Fig. 3. LASSO-regularized logistic regression machine learning model predicts NAC outcomes.

Fig. 3

a, b Receiver operating characteristic (ROC) curve for HER2+ (a) and TNBC (b) cohorts in the logistic regression results. Blue line: IMPRESS plus clinical features; Purple line: IMPRESS (H&E features only) plus clinical features; Pink line: IMPRESS (IHC features only) plus clinical features; Red line: pathologists assessed plus clinical features. c, d Feature importance generated by logistic regression. Positive coefficients are associated with better prognosis (pCR) and vice versa. Horizontal line in each bar stands for standard deviation. c HER2+ cohort; d TNBC cohort. e Comparison of IMPRESS and clinical coefficient importance in machine learning results between HER2+ and TNBC cohorts, organized by HER2+ coefficients in descending order.
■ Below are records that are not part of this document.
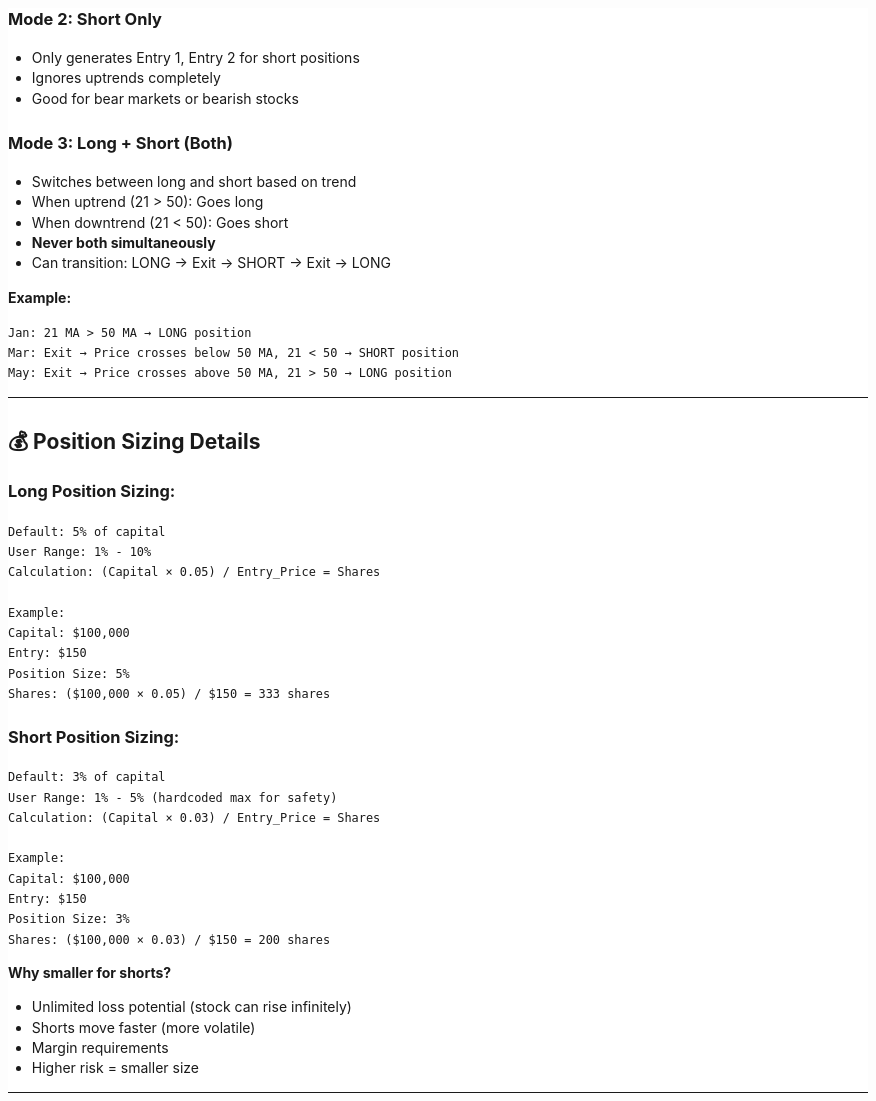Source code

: ### **Mode 2: Short Only**
- Only generates Entry 1, Entry 2 for short positions
- Ignores uptrends completely
- Good for bear markets or bearish stocks

### **Mode 3: Long + Short (Both)**
- Switches between long and short based on trend
- When uptrend (21 > 50): Goes long
- When downtrend (21 < 50): Goes short
- **Never both simultaneously**
- Can transition: LONG → Exit → SHORT → Exit → LONG

**Example:**
```
Jan: 21 MA > 50 MA → LONG position
Mar: Exit → Price crosses below 50 MA, 21 < 50 → SHORT position
May: Exit → Price crosses above 50 MA, 21 > 50 → LONG position
```

---

## 💰 Position Sizing Details

### **Long Position Sizing:**
```
Default: 5% of capital
User Range: 1% - 10%
Calculation: (Capital × 0.05) / Entry_Price = Shares

Example:
Capital: $100,000
Entry: $150
Position Size: 5%
Shares: ($100,000 × 0.05) / $150 = 333 shares
```

### **Short Position Sizing:**
```
Default: 3% of capital
User Range: 1% - 5% (hardcoded max for safety)
Calculation: (Capital × 0.03) / Entry_Price = Shares

Example:
Capital: $100,000
Entry: $150  
Position Size: 3%
Shares: ($100,000 × 0.03) / $150 = 200 shares
```

**Why smaller for shorts?**
- Unlimited loss potential (stock can rise infinitely)
- Shorts move faster (more volatile)
- Margin requirements
- Higher risk = smaller size

---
Coefficients in the horizontal bar plot were reported in absolute values, the positive values were defined as “favorable” prognostic markers and vise versa for negative values. Figure best viewed in colors. Horizontal line in each bar stands for standard deviation. f, g Univariate feature analysis in HER2+ cohort (f) and TNBC cohort (g) by comparing pCR cases against residual tumor cases. In f and g, top row showed five most favorable features, bottom row showed five most adverse features. Two-sided P-values were calculated based on Student’s t-test, followed with B&H procedure for multiple test adjustment (FDR = 0.05). For boxplot, the interior horizontal red line represents the median value, the upper and lower box edges represent 75th and 25th percentile, and the upper and lower bars represent the 90th and 10th percentiles, respectively.